Credit: Rhiannon Doherty

How many pints of fun can your loan buy?


Credit: Rhiannon Doherty

Hannah Patterson


You’re standing in the middle of the dancefloor, surrounded by moving bodies. There are couples, friend groups, the occasional straggler. The atmosphere is palpable, and you look down at your phone: 11.59 pm. The countdown is here, and you find yourself swept up in the crowd, almost giddy. As those last few seconds tick by, you find yourself counting down aloud, Dick Clark style.

The clock strikes midnight and your breath catches in your throat – your student loan has come in! You realise that no one else around you is actually chanting, but you’re in Hive and most of the people around you are at least six pints of fun deep, so you’re safe. You stare at your bank balance in awe, and as you push towards the bar you make yourself a promise that this term won’t be like the others. This term is going to be different…

It’s a position most of us have been in before. The moment our student loans come in, all rational thought is abandoned. For students who receive SAAS things aren’t as bad: their payments are monthly, but those of us from England, Wales or Northern Ireland are expected to have the sense God gave us to manage our finances with only one major payment per term. I’m not sure who thought that this would be a reasonable idea, but statistics show that, unsurprisingly, it isn’t.

If you’re a student at Glasgow, you happen to attend one of the top ten universities where students manage to blow their entire loan in a month (we rank sixth, to be precise). Glasgow is an expensive city to live in by anyone’s standards, but I think it’s fair to say that this is a slightly ridiculous style of student living – given that average student loan payment for the year is around £5,000. This means that some students (myself included) are spending around £1,700 in their first month at university.

“On what!?” I hear my mother cry.

Again, in a hugely unsurprising twist, 87% of students surveyed said nights out took up a large part of their loan. Just to put that into perspective for you, that’s 340 pints of fun. Three hundred and forty. Either someone is really desperate to pull, or students are going out a (frankly) obscene amount. I’m unsure which is more likely.

59% of students said that food was another major spend factor. I personally feel that the huge amounts of money spent on drink and the huge amount of money spent on takeaway food may be linked in some way or another, but that’s just one chronic drunken binge-eater’s opinion. There also seems to be a frustrating amount of fabulous niche and astonishingly overpriced restaurants in the West End these days, and whether you’re bonding with new flatmates or catching up with the uni friends you like but don’t care enough about to keep in contact with over summer, there’s a shocking amount of excuses to blow your loan.

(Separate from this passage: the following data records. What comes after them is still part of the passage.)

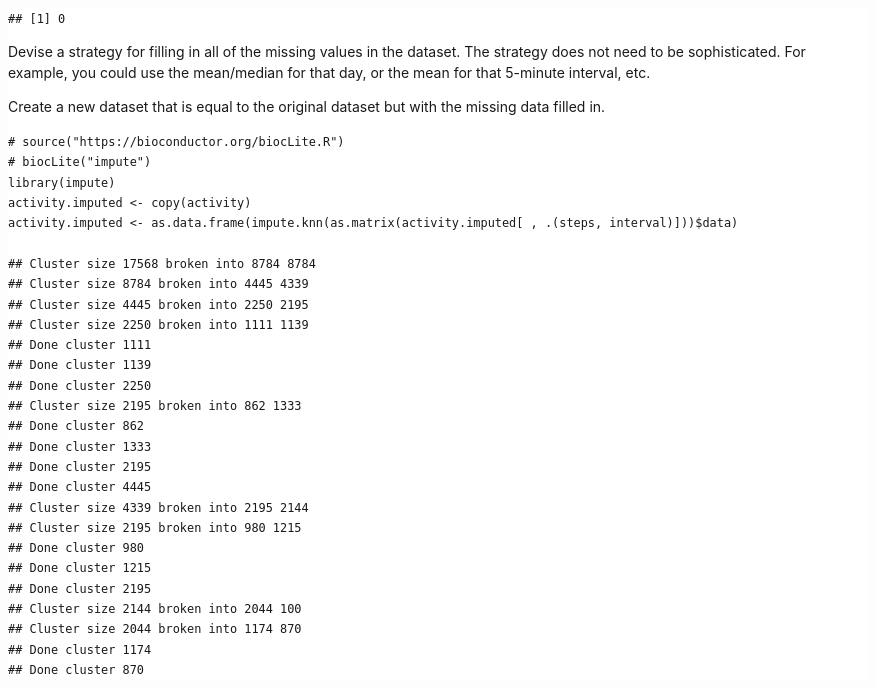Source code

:     ## [1] 0

Devise a strategy for filling in all of the missing values in the
dataset. The strategy does not need to be sophisticated. For example,
you could use the mean/median for that day, or the mean for that
5-minute interval, etc.

Create a new dataset that is equal to the original dataset but with the
missing data filled in.

    # source("https://bioconductor.org/biocLite.R")
    # biocLite("impute")
    library(impute)
    activity.imputed <- copy(activity)
    activity.imputed <- as.data.frame(impute.knn(as.matrix(activity.imputed[ , .(steps, interval)]))$data)

    ## Cluster size 17568 broken into 8784 8784 
    ## Cluster size 8784 broken into 4445 4339 
    ## Cluster size 4445 broken into 2250 2195 
    ## Cluster size 2250 broken into 1111 1139 
    ## Done cluster 1111 
    ## Done cluster 1139 
    ## Done cluster 2250 
    ## Cluster size 2195 broken into 862 1333 
    ## Done cluster 862 
    ## Done cluster 1333 
    ## Done cluster 2195 
    ## Done cluster 4445 
    ## Cluster size 4339 broken into 2195 2144 
    ## Cluster size 2195 broken into 980 1215 
    ## Done cluster 980 
    ## Done cluster 1215 
    ## Done cluster 2195 
    ## Cluster size 2144 broken into 2044 100 
    ## Cluster size 2044 broken into 1174 870 
    ## Done cluster 1174 
    ## Done cluster 870 
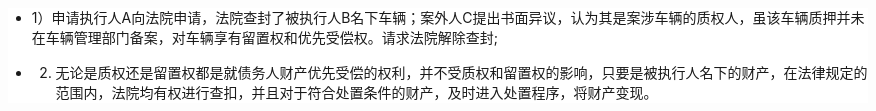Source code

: - 1）申请执行人A向法院申请，法院查封了被执行人B名下车辆；案外人C提出书面异议，认为其是案涉车辆的质权人，虽该车辆质押并未在车辆管理部门备案，对车辆享有留置权和优先受偿权。请求法院解除查封;

- 2) 无论是质权还是留置权都是就债务人财产优先受偿的权利，并不受质权和留置权的影响，只要是被执行人名下的财产，在法律规定的范围内，法院均有权进行查扣，并且对于符合处置条件的财产，及时进入处置程序，将财产变现。


















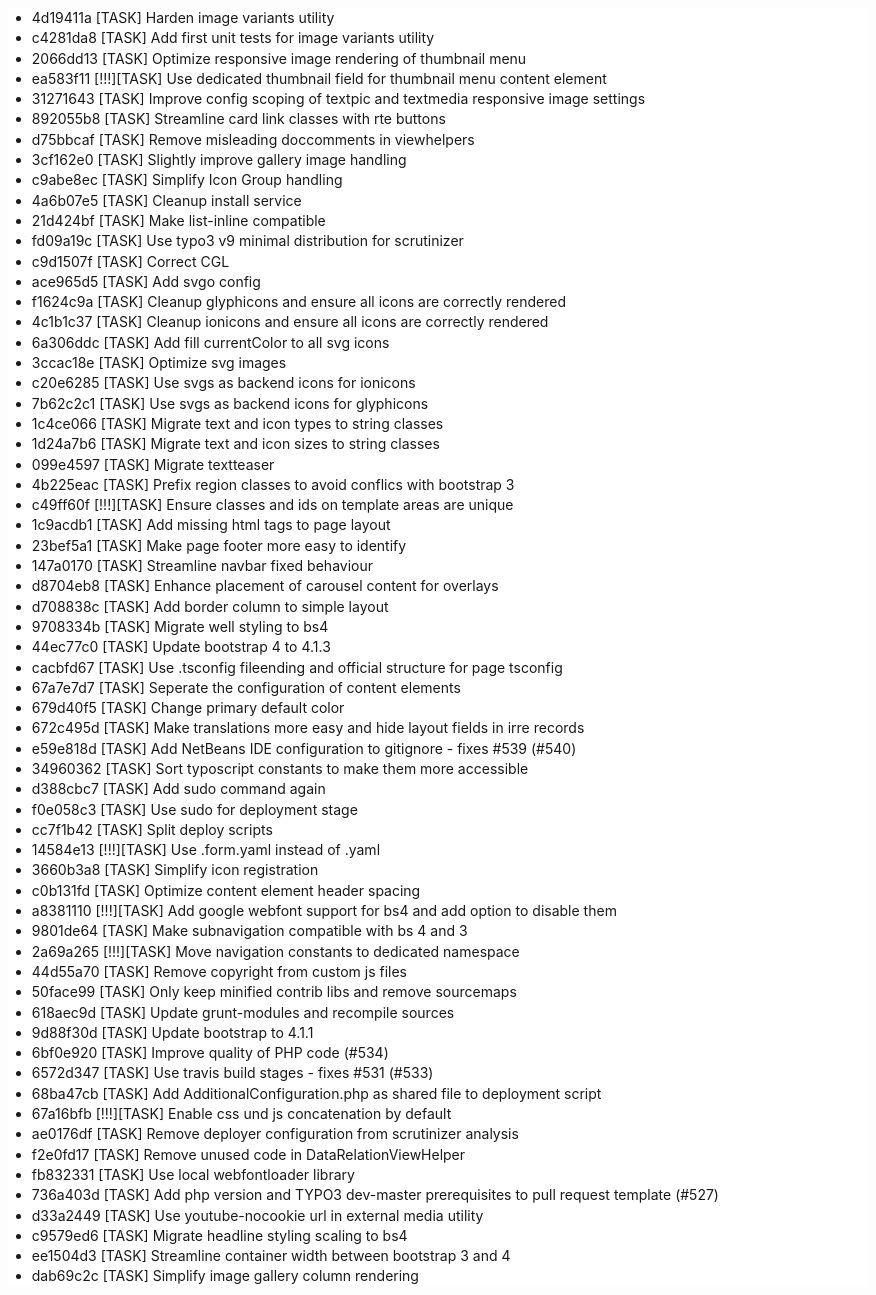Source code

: - 4d19411a [TASK] Harden image variants utility
- c4281da8 [TASK] Add first unit tests for image variants utility
- 2066dd13 [TASK] Optimize responsive image rendering of thumbnail menu
- ea583f11 [!!!][TASK] Use dedicated thumbnail field for thumbnail menu content element
- 31271643 [TASK] Improve config scoping of textpic and textmedia responsive image settings
- 892055b8 [TASK] Streamline card link classes with rte buttons
- d75bbcaf [TASK] Remove misleading doccomments in viewhelpers
- 3cf162e0 [TASK] Slightly improve gallery image handling
- c9abe8ec [TASK] Simplify Icon Group handling
- 4a6b07e5 [TASK] Cleanup install service
- 21d424bf [TASK] Make list-inline compatible
- fd09a19c [TASK] Use typo3 v9 minimal distribution for scrutinizer
- c9d1507f [TASK] Correct CGL
- ace965d5 [TASK] Add svgo config
- f1624c9a [TASK] Cleanup glyphicons and ensure all icons are correctly rendered
- 4c1b1c37 [TASK] Cleanup ionicons and ensure all icons are correctly rendered
- 6a306ddc [TASK] Add fill currentColor to all svg icons
- 3ccac18e [TASK] Optimize svg images
- c20e6285 [TASK] Use svgs as backend icons for ionicons
- 7b62c2c1 [TASK] Use svgs as backend icons for glyphicons
- 1c4ce066 [TASK] Migrate text and icon types to string classes
- 1d24a7b6 [TASK] Migrate text and icon sizes to string classes
- 099e4597 [TASK] Migrate textteaser
- 4b225eac [TASK] Prefix region classes to avoid conflics with bootstrap 3
- c49ff60f [!!!][TASK] Ensure classes and ids on template areas are unique
- 1c9acdb1 [TASK] Add missing html tags to page layout
- 23bef5a1 [TASK] Make page footer more easy to identify
- 147a0170 [TASK] Streamline navbar fixed behaviour
- d8704eb8 [TASK] Enhance placement of carousel content for overlays
- d708838c [TASK] Add border column to simple layout
- 9708334b [TASK] Migrate well styling to bs4
- 44ec77c0 [TASK] Update bootstrap 4 to 4.1.3
- cacbfd67 [TASK] Use .tsconfig fileending and official structure for page tsconfig
- 67a7e7d7 [TASK] Seperate the configuration of content elements
- 679d40f5 [TASK] Change primary default color
- 672c495d [TASK] Make translations more easy and hide layout fields in irre records
- e59e818d [TASK] Add NetBeans IDE configuration to gitignore - fixes #539 (#540)
- 34960362 [TASK] Sort typoscript constants to make them more accessible
- d388cbc7 [TASK] Add sudo command again
- f0e058c3 [TASK] Use sudo for deployment stage
- cc7f1b42 [TASK] Split deploy scripts
- 14584e13 [!!!][TASK] Use .form.yaml instead of .yaml
- 3660b3a8 [TASK] Simplify icon registration
- c0b131fd [TASK] Optimize content element header spacing
- a8381110 [!!!][TASK] Add google webfont support for bs4 and add option to disable them
- 9801de64 [TASK] Make subnavigation compatible with bs 4 and 3
- 2a69a265 [!!!][TASK] Move navigation constants to dedicated namespace
- 44d55a70 [TASK] Remove copyright from custom js files
- 50face99 [TASK] Only keep minified contrib libs and remove sourcemaps
- 618aec9d [TASK] Update grunt-modules and recompile sources
- 9d88f30d [TASK] Update bootstrap to 4.1.1
- 6bf0e920 [TASK] Improve quality of PHP code (#534)
- 6572d347 [TASK] Use travis build stages - fixes #531 (#533)
- 68ba47cb [TASK] Add AdditionalConfiguration.php as shared file to deployment script
- 67a16bfb [!!!][TASK] Enable css und js concatenation by default
- ae0176df [TASK] Remove deployer configuration from scrutinizer analysis
- f2e0fd17 [TASK] Remove unused code in DataRelationViewHelper
- fb832331 [TASK] Use local webfontloader library
- 736a403d [TASK] Add php version and TYPO3 dev-master prerequisites to pull request template (#527)
- d33a2449 [TASK] Use youtube-nocookie url in external media utility
- c9579ed6 [TASK] Migrate headline styling scaling to bs4
- ee1504d3 [TASK] Streamline container width between bootstrap 3 and 4
- dab69c2c [TASK] Simplify image gallery column rendering
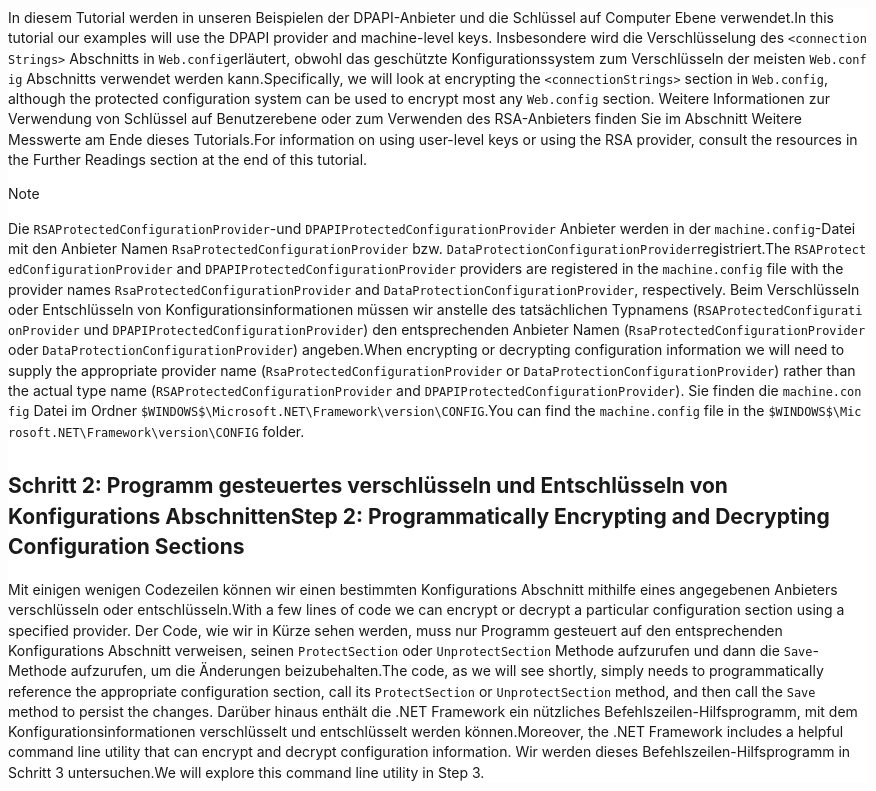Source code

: <span data-ttu-id="0572c-144">In diesem Tutorial werden in unseren Beispielen der DPAPI-Anbieter und die Schlüssel auf Computer Ebene verwendet.</span><span class="sxs-lookup"><span data-stu-id="0572c-144">In this tutorial our examples will use the DPAPI provider and machine-level keys.</span></span> <span data-ttu-id="0572c-145">Insbesondere wird die Verschlüsselung des `<connectionStrings>` Abschnitts in `Web.config`erläutert, obwohl das geschützte Konfigurationssystem zum Verschlüsseln der meisten `Web.config` Abschnitts verwendet werden kann.</span><span class="sxs-lookup"><span data-stu-id="0572c-145">Specifically, we will look at encrypting the `<connectionStrings>` section in `Web.config`, although the protected configuration system can be used to encrypt most any `Web.config` section.</span></span> <span data-ttu-id="0572c-146">Weitere Informationen zur Verwendung von Schlüssel auf Benutzerebene oder zum Verwenden des RSA-Anbieters finden Sie im Abschnitt Weitere Messwerte am Ende dieses Tutorials.</span><span class="sxs-lookup"><span data-stu-id="0572c-146">For information on using user-level keys or using the RSA provider, consult the resources in the Further Readings section at the end of this tutorial.</span></span>

> [!NOTE]
> <span data-ttu-id="0572c-147">Die `RSAProtectedConfigurationProvider`-und `DPAPIProtectedConfigurationProvider` Anbieter werden in der `machine.config`-Datei mit den Anbieter Namen `RsaProtectedConfigurationProvider` bzw. `DataProtectionConfigurationProvider`registriert.</span><span class="sxs-lookup"><span data-stu-id="0572c-147">The `RSAProtectedConfigurationProvider` and `DPAPIProtectedConfigurationProvider` providers are registered in the `machine.config` file with the provider names `RsaProtectedConfigurationProvider` and `DataProtectionConfigurationProvider`, respectively.</span></span> <span data-ttu-id="0572c-148">Beim Verschlüsseln oder Entschlüsseln von Konfigurationsinformationen müssen wir anstelle des tatsächlichen Typnamens (`RSAProtectedConfigurationProvider` und `DPAPIProtectedConfigurationProvider`) den entsprechenden Anbieter Namen (`RsaProtectedConfigurationProvider` oder `DataProtectionConfigurationProvider`) angeben.</span><span class="sxs-lookup"><span data-stu-id="0572c-148">When encrypting or decrypting configuration information we will need to supply the appropriate provider name (`RsaProtectedConfigurationProvider` or `DataProtectionConfigurationProvider`) rather than the actual type name (`RSAProtectedConfigurationProvider` and `DPAPIProtectedConfigurationProvider`).</span></span> <span data-ttu-id="0572c-149">Sie finden die `machine.config` Datei im Ordner `$WINDOWS$\Microsoft.NET\Framework\version\CONFIG`.</span><span class="sxs-lookup"><span data-stu-id="0572c-149">You can find the `machine.config` file in the `$WINDOWS$\Microsoft.NET\Framework\version\CONFIG` folder.</span></span>

## <a name="step-2-programmatically-encrypting-and-decrypting-configuration-sections"></a><span data-ttu-id="0572c-150">Schritt 2: Programm gesteuertes verschlüsseln und Entschlüsseln von Konfigurations Abschnitten</span><span class="sxs-lookup"><span data-stu-id="0572c-150">Step 2: Programmatically Encrypting and Decrypting Configuration Sections</span></span>

<span data-ttu-id="0572c-151">Mit einigen wenigen Codezeilen können wir einen bestimmten Konfigurations Abschnitt mithilfe eines angegebenen Anbieters verschlüsseln oder entschlüsseln.</span><span class="sxs-lookup"><span data-stu-id="0572c-151">With a few lines of code we can encrypt or decrypt a particular configuration section using a specified provider.</span></span> <span data-ttu-id="0572c-152">Der Code, wie wir in Kürze sehen werden, muss nur Programm gesteuert auf den entsprechenden Konfigurations Abschnitt verweisen, seinen `ProtectSection` oder `UnprotectSection` Methode aufzurufen und dann die `Save`-Methode aufzurufen, um die Änderungen beizubehalten.</span><span class="sxs-lookup"><span data-stu-id="0572c-152">The code, as we will see shortly, simply needs to programmatically reference the appropriate configuration section, call its `ProtectSection` or `UnprotectSection` method, and then call the `Save` method to persist the changes.</span></span> <span data-ttu-id="0572c-153">Darüber hinaus enthält die .NET Framework ein nützliches Befehlszeilen-Hilfsprogramm, mit dem Konfigurationsinformationen verschlüsselt und entschlüsselt werden können.</span><span class="sxs-lookup"><span data-stu-id="0572c-153">Moreover, the .NET Framework includes a helpful command line utility that can encrypt and decrypt configuration information.</span></span> <span data-ttu-id="0572c-154">Wir werden dieses Befehlszeilen-Hilfsprogramm in Schritt 3 untersuchen.</span><span class="sxs-lookup"><span data-stu-id="0572c-154">We will explore this command line utility in Step 3.</span></span>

After putting on my detective cap to investigate these statistics further, I decided to do a little compare and contrast. Glasgow has 715 pubs, whereas Cambridge (a university picked at random, not because they have a reputation for being incredibly dull or any other negative reasons that could land the paper in hot water) has 104. Is it all that surprising that we drink most of our money? Students are terribly susceptible to suggestion, after all.

I’d love to be able to sum up this article with a heart-warming message about how it all works out in the end, or that these statistics are a huge improvement from previous years. In reality, I have no idea what to advise you to do, and more than likely there’s no hope for any of us. Drink up, we’ll all be dead in 70 years anyway.